Monday 23 February 2009

Coaching from within

Reflecting further on my encounter with Tom Peters, with fellow Results.com coaches today . . . . Tom is like a super coach to the Results organisation – he can do what I can’t do because I am effectively part of the Results organisation. He’s not. He’s Tom Peters! He’s his own person. He’s also an excellent speaker, fluent in his discipline, wise and well read!

He communicated what I had tried to communicate for almost 2 years but I failed mostly because, although I’m a leading coach, I can’t coach an organisation from within. The relational assumptions and dynamics won’t allow it.
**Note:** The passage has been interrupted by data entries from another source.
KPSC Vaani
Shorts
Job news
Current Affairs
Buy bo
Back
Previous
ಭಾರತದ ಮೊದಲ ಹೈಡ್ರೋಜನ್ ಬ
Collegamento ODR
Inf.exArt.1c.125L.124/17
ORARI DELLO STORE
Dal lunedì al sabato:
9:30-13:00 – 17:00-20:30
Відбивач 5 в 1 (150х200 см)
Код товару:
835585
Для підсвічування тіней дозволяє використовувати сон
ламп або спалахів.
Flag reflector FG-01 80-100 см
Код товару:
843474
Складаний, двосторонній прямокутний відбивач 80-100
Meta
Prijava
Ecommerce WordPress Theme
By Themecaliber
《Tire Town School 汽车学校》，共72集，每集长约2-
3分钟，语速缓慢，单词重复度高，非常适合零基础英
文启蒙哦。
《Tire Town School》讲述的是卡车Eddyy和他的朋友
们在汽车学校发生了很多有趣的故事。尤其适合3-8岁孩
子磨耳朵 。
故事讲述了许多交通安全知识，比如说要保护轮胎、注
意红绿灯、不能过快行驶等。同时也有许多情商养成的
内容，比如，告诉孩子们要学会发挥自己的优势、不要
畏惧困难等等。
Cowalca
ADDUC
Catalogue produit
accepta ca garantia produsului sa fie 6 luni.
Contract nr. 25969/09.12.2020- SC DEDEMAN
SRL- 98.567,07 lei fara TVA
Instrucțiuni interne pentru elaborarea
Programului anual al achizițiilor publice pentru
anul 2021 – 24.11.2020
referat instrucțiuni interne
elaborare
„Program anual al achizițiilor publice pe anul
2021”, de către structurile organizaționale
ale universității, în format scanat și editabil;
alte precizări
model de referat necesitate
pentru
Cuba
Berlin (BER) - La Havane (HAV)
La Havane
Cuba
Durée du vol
After Tom’s address, a Results.com (NZ) Partner commented that I seemed to be getting better at expressing myself. No doubt there’s truth in that but equally at least, having heard Tom, the Partner was now more able to listen to me. We had a new shared experience and language to communicate with.

I am delighted. I feel like the windows have been thrown open and the light is flooding in.

Next step: collaborate to implement the insights, starting today, with the advantage of new shared experience and language.

Saturday 21 February 2009

What do they hear?

I gotta wonder what others heard when Tom Peters spoke to NZ SME owners at an Auckland seminar on Thur 19 Feb 2009 and to a conference of Results.com (NZ) partners, coaches, administrators and BDMs the next day.

If Voxy (American Business Guru Tom Peters Offers Hope to Kiwi Companies During Visit on Voxy) and the NZ Herald (Tom Peters Top tips: To pull through the recession) are a good indication then what seemed to me to be Tom's key message seems to have been lost in the panic. It's all the usual managerial stuff.

Tom's emphasis on interrelationships between people seems to have been lost in translation and selective listening.

My take on what he said is that interpersonal communication and relationships are the key: upstream and downstream of the business and particularly inside it. For instance, he emphasised several times that he would be very disappointed if there was as a single firm in the room (350 people) that didn’t, as a result of his seminar, implement a programme to develop listening and talking skills and behaviours of its people. (I'd put money on no more than a hand-full doing anything more than a token action).

That’s how fundamental he thinks effective communication is to business survival and growth. He even ventured that business strategy isn’t the prime issue - communication and relationships are: if the relationships and communication are effective then effective strategy will emerge and be implemented; that learning and change will happen and that ability to learn, change and innovate is the crucial competitive advantage in this economic climate.

In other words, the interrelationships within and around the owner and his firm are perhaps his greatest asset. . But the interrelationships probably receive the least direct attention, certainly aren’t on the balance sheet, and probably aren’t measured! (If Tom's right, then maybe it'd be a different story if the owner is a woman)

As Tom said, effective communication can be learned and interrelationships made more effective.

Trouble is that the usual managerial actions to send the people to a course on “Effective Presentations” and/or “Handling Difficult People” won’t do it. Making it a KPI won’t do it. Making it someone else’s responsibility won’t do it.

It’s a slow process that begins by the boss by changing his/her behaviour. They have to work with others to do it. They have to learn to communicate better to do it. They have to learn new communication habits. They have to be personal, emotional, and intimate: messy qualities and behaviours typically avoided in “business”.

There are some “obvious” things that can be done to begin to improve the quality of communication like revisit your BHAG (Jim Collins) and building emotion and passion into those Rockefeller habits (Verne Harnish). They can recruit communicators. They can create opportunities for themselves and their people to be ‘real’.

They can pay attention to the little thoughtful things that Tom demonstrated achieve apparently miraculous effect. And there are many other important, focused strategies they can implement to develop and get the best return on their relational asset.

Will they get it? I reckon that some will, with some excellent coaching.